Furthermore, if sex selective abortions were criminalised it’d be difficult to know who to prosecute. Surely not the woman if she has been coerced into the decision, surely not the doctor if they had been deceived?
But sex selective abortions are oppressive. How can we protect the rights of women, if not by clarification of the law? Are women really liberated if their ‘choice’ is determined by a patriarchy? Gender discrimination is not tolerated once we’re born, why then, should it be subjective previous to that?
NO – Ciaran Morrisey
Since 1967, the legal right of a woman to terminate her pregnancy has been protected in England, Wales, and Scotland. The successful campaign for this right is probably the greatest success of 20th century feminism, even greater than the criminalisation of marital rape or the introduction of female suffrage.

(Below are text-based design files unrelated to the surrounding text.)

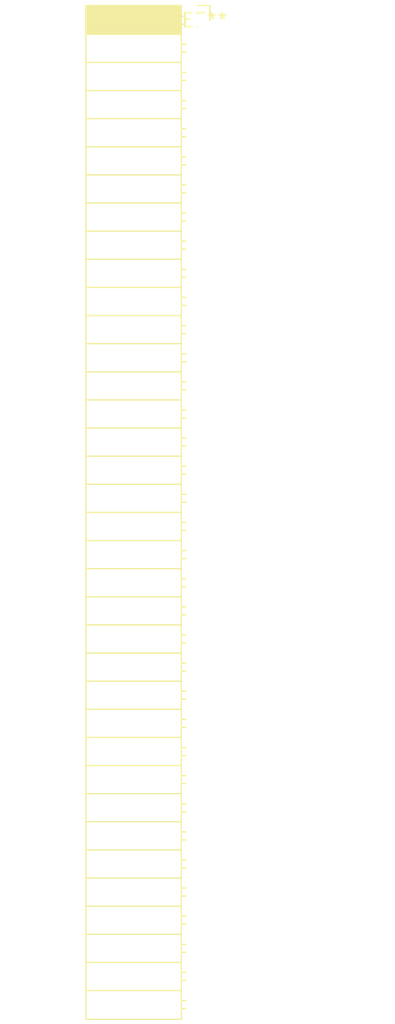
<source format=kicad_pcb>
(kicad_pcb (version 20240108) (generator pcbnew)

  (general
    (thickness 1.6)
  )

  (paper "A4")
  (layers
    (0 "F.Cu" signal)
    (31 "B.Cu" signal)
    (32 "B.Adhes" user "B.Adhesive")
    (33 "F.Adhes" user "F.Adhesive")
    (34 "B.Paste" user)
    (35 "F.Paste" user)
    (36 "B.SilkS" user "B.Silkscreen")
    (37 "F.SilkS" user "F.Silkscreen")
    (38 "B.Mask" user)
    (39 "F.Mask" user)
    (40 "Dwgs.User" user "User.Drawings")
    (41 "Cmts.User" user "User.Comments")
    (42 "Eco1.User" user "User.Eco1")
    (43 "Eco2.User" user "User.Eco2")
    (44 "Edge.Cuts" user)
    (45 "Margin" user)
    (46 "B.CrtYd" user "B.Courtyard")
    (47 "F.CrtYd" user "F.Courtyard")
    (48 "B.Fab" user)
    (49 "F.Fab" user)
    (50 "User.1" user)
    (51 "User.2" user)
    (52 "User.3" user)
    (53 "User.4" user)
    (54 "User.5" user)
    (55 "User.6" user)
    (56 "User.7" user)
    (57 "User.8" user)
    (58 "User.9" user)
  )

  (setup
    (pad_to_mask_clearance 0)
    (pcbplotparams
      (layerselection 0x00010fc_ffffffff)
      (plot_on_all_layers_selection 0x0000000_00000000)
      (disableapertmacros false)
      (usegerberextensions false)
      (usegerberattributes false)
      (usegerberadvancedattributes false)
      (creategerberjobfile false)
      (dashed_line_dash_ratio 12.000000)
      (dashed_line_gap_ratio 3.000000)
      (svgprecision 4)
      (plotframeref false)
      (viasonmask false)
      (mode 1)
      (useauxorigin false)
      (hpglpennumber 1)
      (hpglpenspeed 20)
      (hpglpendiameter 15.000000)
      (dxfpolygonmode false)
      (dxfimperialunits false)
      (dxfusepcbnewfont false)
      (psnegative false)
      (psa4output false)
      (plotreference false)
      (plotvalue false)
      (plotinvisibletext false)
      (sketchpadsonfab false)
      (subtractmaskfromsilk false)
      (outputformat 1)
      (mirror false)
      (drillshape 1)
      (scaleselection 1)
      (outputdirectory "")
    )
  )

  (net 0 "")

  (footprint "PinSocket_1x36_P2.54mm_Horizontal" (layer "F.Cu") (at 0 0))

)

</source>
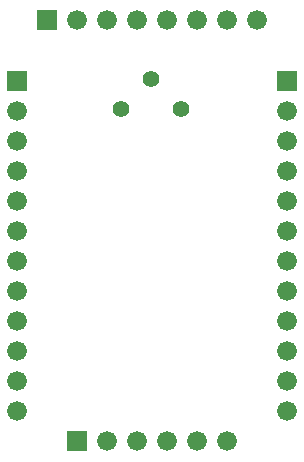
<source format=gbr>
G04 start of page 6 for group -4062 idx -4062 *
G04 Title: (unknown), soldermask *
G04 Creator: pcb 20110918 *
G04 CreationDate: Mon Jul 21 20:20:48 2014 UTC *
G04 For: fosse *
G04 Format: Gerber/RS-274X *
G04 PCB-Dimensions: 200000 300000 *
G04 PCB-Coordinate-Origin: lower left *
%MOIN*%
%FSLAX25Y25*%
%LNBOTTOMMASK*%
%ADD36C,0.0560*%
%ADD35C,0.0660*%
%ADD34C,0.0001*%
G54D34*G36*
X137200Y181050D02*Y174450D01*
X143800D01*
Y181050D01*
X137200D01*
G37*
G54D35*X140500Y167750D03*
Y157750D03*
Y147750D03*
Y137750D03*
Y127750D03*
Y117750D03*
Y107750D03*
Y97750D03*
Y87750D03*
Y77750D03*
Y67750D03*
G54D34*G36*
X47200Y181050D02*Y174450D01*
X53800D01*
Y181050D01*
X47200D01*
G37*
G54D35*X50500Y167750D03*
Y157750D03*
G54D34*G36*
X57200Y201300D02*Y194700D01*
X63800D01*
Y201300D01*
X57200D01*
G37*
G54D35*X70500Y198000D03*
X50500Y147750D03*
Y137750D03*
Y127750D03*
Y117750D03*
Y107750D03*
Y97750D03*
Y87750D03*
Y77750D03*
Y67750D03*
G54D34*G36*
X67200Y61050D02*Y54450D01*
X73800D01*
Y61050D01*
X67200D01*
G37*
G54D35*X80500Y57750D03*
X90500D03*
X100500D03*
X110500D03*
X120500D03*
G54D36*X105000Y168500D03*
X85000D03*
X95000Y178500D03*
G54D35*X80500Y198000D03*
X90500D03*
X100500D03*
X110500D03*
X120500D03*
X130500D03*
M02*

</source>
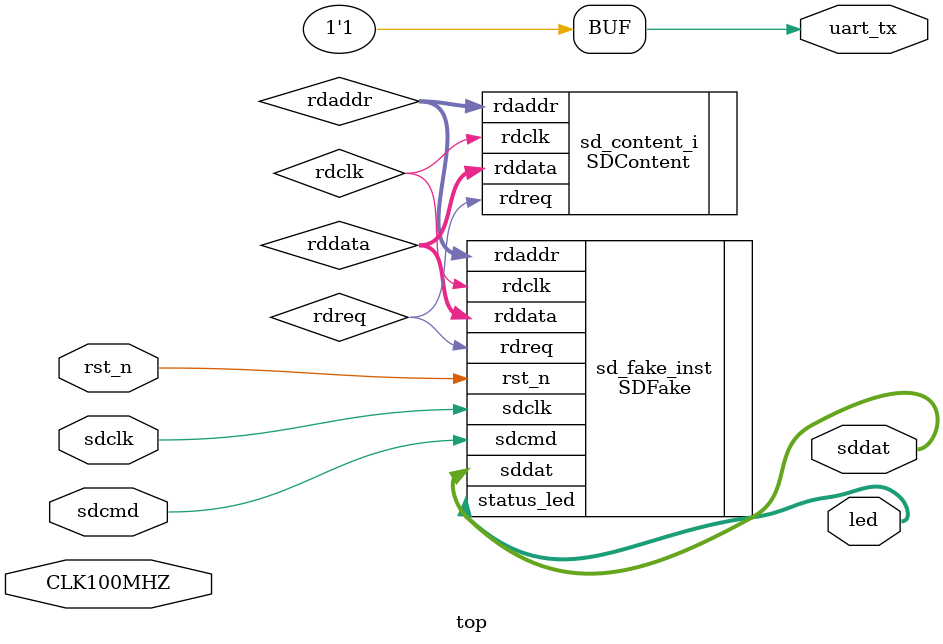
<source format=sv>

module top (
    // active-low, to reset the fake SD-card 
    // on Arty7, it is the red reset button
    input  logic        rst_n,
    
    // these are Fake SD-card signals, connect them to a SD-host, such as a SDcard Reader
    // on Arty7, it is on PMOD JD
    input               sdclk,
    inout               sdcmd,
    output logic [3:0]  sddat,
    
    // clk 50MHz for UART driver (Optional)
    input  logic        CLK100MHZ,
    
    // uart interface, print debug information (Optional)
    output logic        uart_tx,

    // display SD card status on LED
    output logic [7:0]  led
);


logic        rdclk;
logic        rdreq;
logic [39:0] rdaddr;
logic [15:0] rddata;

`ifdef DEBUG_INFO
logic        dbg_clk;
logic        dbg_wen;
logic [39:0] dbg_wdata;
`endif

// ---------------------------------------------------------------------------------------------
//    Fake SDcard Controller
// ---------------------------------------------------------------------------------------------
SDFake sd_fake_inst(
    .rst_n       ( rst_n      ),
    
    .sdclk       ( sdclk      ),
    .sdcmd       ( sdcmd      ),
    .sddat       ( sddat      ),
    
    .rdclk       ( rdclk      ),
    .rdreq       ( rdreq      ),
    .rdaddr      ( rdaddr     ),
    .rddata      ( rddata     ),
    
`ifdef DEBUG_INFO
    .dbg_clk     ( dbg_clk    ),
    .dbg_wen     ( dbg_wen    ),
    .dbg_wdata   ( dbg_wdata  ),
`endif

    .status_led  ( led        )  // show Fake SDcard status on LED
);


// ---------------------------------------------------------------------------------------------
//     A rom implemented by FPGA BRAM which provide a simple FAT32 SDcard content
// ---------------------------------------------------------------------------------------------
SDContent sd_content_i(
    .rdclk       ( rdclk      ),
    .rdreq       ( rdreq      ),
    .rdaddr      ( rdaddr     ),
    .rddata      ( rddata     )
);


`ifdef DEBUG_INFO
    // ---------------------------------------------------------------------------------------------
    //    send debug info to UART (Optional)
    // ---------------------------------------------------------------------------------------------
    uarttx_saxis_async #(
        .UART_CLK_DIV ( 868        ), // 100MHz / 868 = 115200Hz
        .DATA_WIDTH   ( 40         ),
        .FIFO_ASIZE   ( 9          )
    ) uarttx_saxis_async_i (
        .rst_n        ( rst_n      ),
        
        .aclk         ( dbg_clk    ),
        .tvalid       ( dbg_wen    ),
        .tready       (            ),
        .tdata        ( dbg_wdata  ),
        
        .uart_clk     ( CLK100MHZ  ),
        .uart_tx      ( uart_tx    )
    );
`else
    assign uart_tx = 1'b1;
`endif

endmodule

</source>
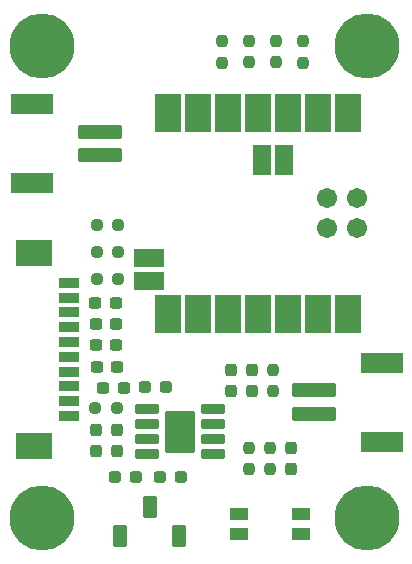
<source format=gbr>
%TF.GenerationSoftware,KiCad,Pcbnew,8.0.8*%
%TF.CreationDate,2025-04-02T15:42:23+05:30*%
%TF.ProjectId,STHDAQ_B1,53544844-4151-45f4-9231-2e6b69636164,rev?*%
%TF.SameCoordinates,Original*%
%TF.FileFunction,Soldermask,Top*%
%TF.FilePolarity,Negative*%
%FSLAX46Y46*%
G04 Gerber Fmt 4.6, Leading zero omitted, Abs format (unit mm)*
G04 Created by KiCad (PCBNEW 8.0.8) date 2025-04-02 15:42:23*
%MOMM*%
%LPD*%
G01*
G04 APERTURE LIST*
G04 Aperture macros list*
%AMRoundRect*
0 Rectangle with rounded corners*
0 $1 Rounding radius*
0 $2 $3 $4 $5 $6 $7 $8 $9 X,Y pos of 4 corners*
0 Add a 4 corners polygon primitive as box body*
4,1,4,$2,$3,$4,$5,$6,$7,$8,$9,$2,$3,0*
0 Add four circle primitives for the rounded corners*
1,1,$1+$1,$2,$3*
1,1,$1+$1,$4,$5*
1,1,$1+$1,$6,$7*
1,1,$1+$1,$8,$9*
0 Add four rect primitives between the rounded corners*
20,1,$1+$1,$2,$3,$4,$5,0*
20,1,$1+$1,$4,$5,$6,$7,0*
20,1,$1+$1,$6,$7,$8,$9,0*
20,1,$1+$1,$8,$9,$2,$3,0*%
G04 Aperture macros list end*
%ADD10RoundRect,0.237500X0.250000X0.237500X-0.250000X0.237500X-0.250000X-0.237500X0.250000X-0.237500X0*%
%ADD11RoundRect,0.237500X-0.237500X0.250000X-0.237500X-0.250000X0.237500X-0.250000X0.237500X0.250000X0*%
%ADD12RoundRect,0.237500X0.237500X-0.250000X0.237500X0.250000X-0.237500X0.250000X-0.237500X-0.250000X0*%
%ADD13RoundRect,0.237500X-0.287500X-0.237500X0.287500X-0.237500X0.287500X0.237500X-0.287500X0.237500X0*%
%ADD14RoundRect,0.237500X0.237500X-0.287500X0.237500X0.287500X-0.237500X0.287500X-0.237500X-0.287500X0*%
%ADD15RoundRect,0.237500X-0.237500X0.287500X-0.237500X-0.287500X0.237500X-0.287500X0.237500X0.287500X0*%
%ADD16RoundRect,0.237500X0.237500X-0.300000X0.237500X0.300000X-0.237500X0.300000X-0.237500X-0.300000X0*%
%ADD17RoundRect,0.237500X0.300000X0.237500X-0.300000X0.237500X-0.300000X-0.237500X0.300000X-0.237500X0*%
%ADD18RoundRect,0.237500X-0.300000X-0.237500X0.300000X-0.237500X0.300000X0.237500X-0.300000X0.237500X0*%
%ADD19RoundRect,0.033060X-1.068940X1.568940X-1.068940X-1.568940X1.068940X-1.568940X1.068940X1.568940X0*%
%ADD20RoundRect,0.030080X-0.721920X1.221920X-0.721920X-1.221920X0.721920X-1.221920X0.721920X1.221920X0*%
%ADD21RoundRect,0.030080X-1.221920X0.721920X-1.221920X-0.721920X1.221920X-0.721920X1.221920X0.721920X0*%
%ADD22C,1.704000*%
%ADD23C,3.600000*%
%ADD24C,5.500000*%
%ADD25R,1.701800X0.812800*%
%ADD26R,3.098800X2.209800*%
%ADD27RoundRect,0.102000X-0.875000X0.300000X-0.875000X-0.300000X0.875000X-0.300000X0.875000X0.300000X0*%
%ADD28RoundRect,0.102000X-1.205000X1.650000X-1.205000X-1.650000X1.205000X-1.650000X1.205000X1.650000X0*%
%ADD29R,1.550000X1.000000*%
%ADD30RoundRect,0.102000X1.700000X-0.750000X1.700000X0.750000X-1.700000X0.750000X-1.700000X-0.750000X0*%
%ADD31RoundRect,0.102000X1.750000X-0.500000X1.750000X0.500000X-1.750000X0.500000X-1.750000X-0.500000X0*%
%ADD32RoundRect,0.102000X-0.500000X-0.800000X0.500000X-0.800000X0.500000X0.800000X-0.500000X0.800000X0*%
%ADD33RoundRect,0.102000X-1.750000X0.500000X-1.750000X-0.500000X1.750000X-0.500000X1.750000X0.500000X0*%
%ADD34RoundRect,0.102000X-1.700000X0.750000X-1.700000X-0.750000X1.700000X-0.750000X1.700000X0.750000X0*%
G04 APERTURE END LIST*
D10*
%TO.C,R11*%
X147466334Y-72136000D03*
X145641334Y-72136000D03*
%TD*%
%TO.C,R10*%
X147470500Y-74422000D03*
X145645500Y-74422000D03*
%TD*%
%TO.C,R9*%
X147478832Y-69850000D03*
X145653832Y-69850000D03*
%TD*%
D11*
%TO.C,R8*%
X160528000Y-82145500D03*
X160528000Y-83970500D03*
%TD*%
D12*
%TO.C,R7*%
X158522000Y-90589500D03*
X158522000Y-88764500D03*
%TD*%
%TO.C,R6*%
X160274000Y-90574500D03*
X160274000Y-88749500D03*
%TD*%
D11*
%TO.C,R5*%
X156210000Y-54313166D03*
X156210000Y-56138166D03*
%TD*%
%TO.C,R4*%
X158496000Y-54304834D03*
X158496000Y-56129834D03*
%TD*%
%TO.C,R3*%
X160782000Y-54292336D03*
X160782000Y-56117336D03*
%TD*%
%TO.C,R2*%
X163068000Y-54309000D03*
X163068000Y-56134000D03*
%TD*%
D10*
%TO.C,R1*%
X145495000Y-85344000D03*
X147320000Y-85344000D03*
%TD*%
D13*
%TO.C,L1*%
X149747000Y-83566000D03*
X151497000Y-83566000D03*
%TD*%
D14*
%TO.C,D5*%
X162052000Y-90537000D03*
X162052000Y-88787000D03*
%TD*%
D13*
%TO.C,D4*%
X151017000Y-91186000D03*
X152767000Y-91186000D03*
%TD*%
%TO.C,D3*%
X147207000Y-91186000D03*
X148957000Y-91186000D03*
%TD*%
D15*
%TO.C,D2*%
X145542000Y-87263000D03*
X145542000Y-89013000D03*
%TD*%
D14*
%TO.C,D1*%
X147320000Y-89013000D03*
X147320000Y-87263000D03*
%TD*%
D16*
%TO.C,C7*%
X158750000Y-83925500D03*
X158750000Y-82200500D03*
%TD*%
D17*
%TO.C,C6*%
X145545000Y-78232000D03*
X147270000Y-78232000D03*
%TD*%
D16*
%TO.C,C5*%
X156972000Y-83925500D03*
X156972000Y-82200500D03*
%TD*%
D17*
%TO.C,C4*%
X145530000Y-76454000D03*
X147255000Y-76454000D03*
%TD*%
%TO.C,C3*%
X145545000Y-80010000D03*
X147270000Y-80010000D03*
%TD*%
%TO.C,C2*%
X146203500Y-83662000D03*
X147928500Y-83662000D03*
%TD*%
D18*
%TO.C,C1*%
X147358500Y-81935000D03*
X145633500Y-81935000D03*
%TD*%
D19*
%TO.C,U2*%
X166940500Y-60412500D03*
X164400500Y-60412500D03*
X161860500Y-60412500D03*
X159320500Y-60412500D03*
X161860500Y-77412500D03*
X156780500Y-60412500D03*
X154240500Y-60412500D03*
X151700500Y-60412500D03*
X151700500Y-77412500D03*
X154240500Y-77412500D03*
X156780500Y-77412500D03*
X159320500Y-77412500D03*
D20*
X161520500Y-64412500D03*
X159620500Y-64412500D03*
D19*
X164400500Y-77412500D03*
D21*
X150070500Y-72712500D03*
X150070500Y-74612500D03*
D22*
X165170500Y-70182500D03*
X165170500Y-67642500D03*
X167710500Y-70182500D03*
X167710500Y-67642500D03*
D19*
X166940500Y-77412500D03*
%TD*%
D23*
%TO.C,H1*%
X168530000Y-54705000D03*
D24*
X168530000Y-54705000D03*
%TD*%
D23*
%TO.C,H2*%
X141030000Y-54705000D03*
D24*
X141030000Y-54705000D03*
%TD*%
D25*
%TO.C,J1*%
X143256000Y-74796000D03*
X143256000Y-76046000D03*
X143256000Y-77296000D03*
X143256000Y-78546000D03*
X143256000Y-79796000D03*
X143256000Y-81046000D03*
X143256000Y-82296000D03*
X143256000Y-83546000D03*
X143256000Y-84796000D03*
X143256000Y-86046000D03*
D26*
X140356001Y-88596000D03*
X140356001Y-72246000D03*
%TD*%
D27*
%TO.C,U1*%
X149854000Y-85471000D03*
X149854000Y-86741000D03*
X149854000Y-88011000D03*
X149854000Y-89281000D03*
X155454000Y-89281000D03*
X155454000Y-88011000D03*
X155454000Y-86741000D03*
X155454000Y-85471000D03*
D28*
X152654000Y-87376000D03*
%TD*%
D29*
%TO.C,SW1*%
X157649000Y-94392000D03*
X162899000Y-94392000D03*
X157649000Y-96092000D03*
X162899000Y-96092000D03*
%TD*%
D30*
%TO.C,P2*%
X140127000Y-66342000D03*
X140127000Y-59642000D03*
D31*
X145877000Y-63992000D03*
X145877000Y-61992000D03*
%TD*%
D32*
%TO.C,S1*%
X147614000Y-96196000D03*
X150114000Y-93796000D03*
X152614000Y-96196000D03*
%TD*%
D23*
%TO.C,H4*%
X168530000Y-94705000D03*
D24*
X168530000Y-94705000D03*
%TD*%
D33*
%TO.C,P1*%
X164003000Y-85890000D03*
X164003000Y-83890000D03*
D34*
X169753000Y-88240000D03*
X169753000Y-81540000D03*
%TD*%
D23*
%TO.C,H3*%
X141030000Y-94705000D03*
D24*
X141030000Y-94705000D03*
%TD*%
M02*

</source>
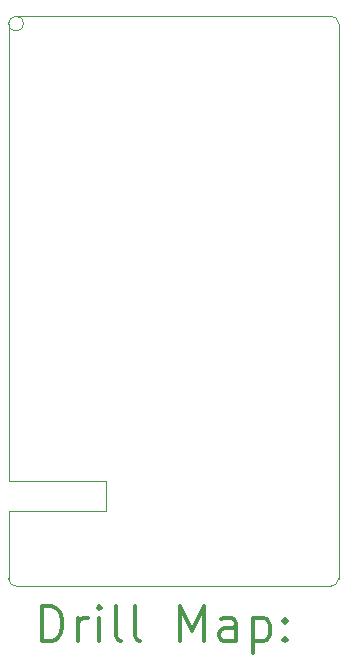
<source format=gbr>
%FSLAX45Y45*%
G04 Gerber Fmt 4.5, Leading zero omitted, Abs format (unit mm)*
G04 Created by KiCad (PCBNEW (5.1.2-1)-1) date 2022-05-29 19:11:08*
%MOMM*%
%LPD*%
G04 APERTURE LIST*
%ADD10C,0.050000*%
%ADD11C,0.200000*%
%ADD12C,0.300000*%
G04 APERTURE END LIST*
D10*
X5588000Y-2857500D02*
G75*
G02X5651500Y-2794000I63500J0D01*
G01*
X8382000Y-7556500D02*
G75*
G02X8318500Y-7620000I-63500J0D01*
G01*
X5651500Y-7620000D02*
G75*
G02X5588000Y-7556500I0J63500D01*
G01*
X5651500Y-2794000D02*
G75*
G02X5651500Y-2794000I0J-63500D01*
G01*
X8318500Y-2794000D02*
G75*
G02X8382000Y-2857500I0J-63500D01*
G01*
X5588000Y-6985000D02*
X5588000Y-7556500D01*
X6413500Y-6985000D02*
X5588000Y-6985000D01*
X6413500Y-6731000D02*
X6413500Y-6985000D01*
X5588000Y-6731000D02*
X6413500Y-6731000D01*
X5588000Y-2857500D02*
X5588000Y-6731000D01*
X8318500Y-2794000D02*
X5651500Y-2794000D01*
X8382000Y-7556500D02*
X8382000Y-2857500D01*
X5651500Y-7620000D02*
X8318500Y-7620000D01*
D11*
D12*
X5871928Y-8088214D02*
X5871928Y-7788214D01*
X5943357Y-7788214D01*
X5986214Y-7802500D01*
X6014786Y-7831071D01*
X6029071Y-7859643D01*
X6043357Y-7916786D01*
X6043357Y-7959643D01*
X6029071Y-8016786D01*
X6014786Y-8045357D01*
X5986214Y-8073929D01*
X5943357Y-8088214D01*
X5871928Y-8088214D01*
X6171928Y-8088214D02*
X6171928Y-7888214D01*
X6171928Y-7945357D02*
X6186214Y-7916786D01*
X6200500Y-7902500D01*
X6229071Y-7888214D01*
X6257643Y-7888214D01*
X6357643Y-8088214D02*
X6357643Y-7888214D01*
X6357643Y-7788214D02*
X6343357Y-7802500D01*
X6357643Y-7816786D01*
X6371928Y-7802500D01*
X6357643Y-7788214D01*
X6357643Y-7816786D01*
X6543357Y-8088214D02*
X6514786Y-8073929D01*
X6500500Y-8045357D01*
X6500500Y-7788214D01*
X6700500Y-8088214D02*
X6671928Y-8073929D01*
X6657643Y-8045357D01*
X6657643Y-7788214D01*
X7043357Y-8088214D02*
X7043357Y-7788214D01*
X7143357Y-8002500D01*
X7243357Y-7788214D01*
X7243357Y-8088214D01*
X7514786Y-8088214D02*
X7514786Y-7931071D01*
X7500500Y-7902500D01*
X7471928Y-7888214D01*
X7414786Y-7888214D01*
X7386214Y-7902500D01*
X7514786Y-8073929D02*
X7486214Y-8088214D01*
X7414786Y-8088214D01*
X7386214Y-8073929D01*
X7371928Y-8045357D01*
X7371928Y-8016786D01*
X7386214Y-7988214D01*
X7414786Y-7973929D01*
X7486214Y-7973929D01*
X7514786Y-7959643D01*
X7657643Y-7888214D02*
X7657643Y-8188214D01*
X7657643Y-7902500D02*
X7686214Y-7888214D01*
X7743357Y-7888214D01*
X7771928Y-7902500D01*
X7786214Y-7916786D01*
X7800500Y-7945357D01*
X7800500Y-8031071D01*
X7786214Y-8059643D01*
X7771928Y-8073929D01*
X7743357Y-8088214D01*
X7686214Y-8088214D01*
X7657643Y-8073929D01*
X7929071Y-8059643D02*
X7943357Y-8073929D01*
X7929071Y-8088214D01*
X7914786Y-8073929D01*
X7929071Y-8059643D01*
X7929071Y-8088214D01*
X7929071Y-7902500D02*
X7943357Y-7916786D01*
X7929071Y-7931071D01*
X7914786Y-7916786D01*
X7929071Y-7902500D01*
X7929071Y-7931071D01*
M02*

</source>
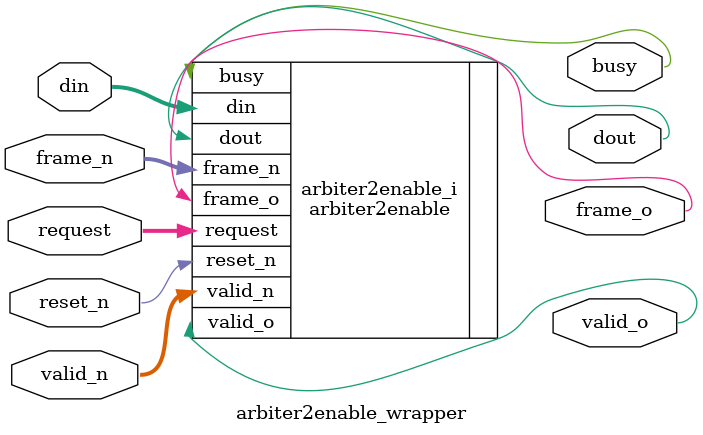
<source format=v>
`timescale 1 ps / 1 ps

module arbiter2enable_wrapper
   (busy,
    din,
    dout,
    frame_n,
    frame_o,
    request,
    reset_n,
    valid_n,
    valid_o);
  output busy;
  input [15:0]din;
  output dout;
  input [15:0]frame_n;
  output frame_o;
  input [15:0]request;
  input reset_n;
  input [15:0]valid_n;
  output valid_o;

  wire busy;
  wire [15:0]din;
  wire dout;
  wire [15:0]frame_n;
  wire frame_o;
  wire [15:0]request;
  wire reset_n;
  wire [15:0]valid_n;
  wire valid_o;

  arbiter2enable arbiter2enable_i
       (.busy(busy),
        .din(din),
        .dout(dout),
        .frame_n(frame_n),
        .frame_o(frame_o),
        .request(request),
        .reset_n(reset_n),
        .valid_n(valid_n),
        .valid_o(valid_o));
endmodule

</source>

But this right is being threatened, and it is being threatened by faulty arguments that may well cause it to disappear entirely. In particular, the current threat to reproductive freedom is based around the issue of sex-selective abortions.
Sex-selective abortions are abortions that occur primarily due to the sex of the foetus. They are fairly common in places like China and India, and in these instances, the aborted foetus is almost always female. The argument is that such cultural practices perpetuate entrenched misogyny and backward attitudes about women, and that allowing sex-selective abortions is tantamount to endorsing these cultural norms.
The crucial point here is that, regardless of the intentions of any policies to criminalise sex-selective abortions, they’re going to cause negative consequences, and these consequences are going to be felt exclusively by vulnerable women.
Before the legalisation of abortion, women were dying from illegal and improperly-performed terminations. The solution to this was simple; allow pregnant women to choose whether they carried their pregnancies to full term or had them terminated safely and legally. It is crucial to remember that the decision here was left to the women themselves.
If we bring in legislation to say that certain kinds of abortions are illegal, then we’ll have to ensure an abortion is taking place for the ‘right reasons’, and we cannot do this without taking the agency away from pregnant women. There’d need to be a third person who assessed the woman’s motives and decided whether or not she ought to be allowed an abortion. Of course, there’s nothing stopping them from going to back-alley doctors and accepting the risks of illegal abortions, but the barbarity and indignity of these cases was one of the driving factors in the fight to get abortion legalised in the first place.
The fight against sex-selective abortions may be well-intentioned, but any ban would be unenforceable. Even if it were enforceable, we’d be denying women access abortions based on their motives. If we accept that we have the right to prevent women from terminating their pregnancies, how can we claim to be pro-choice?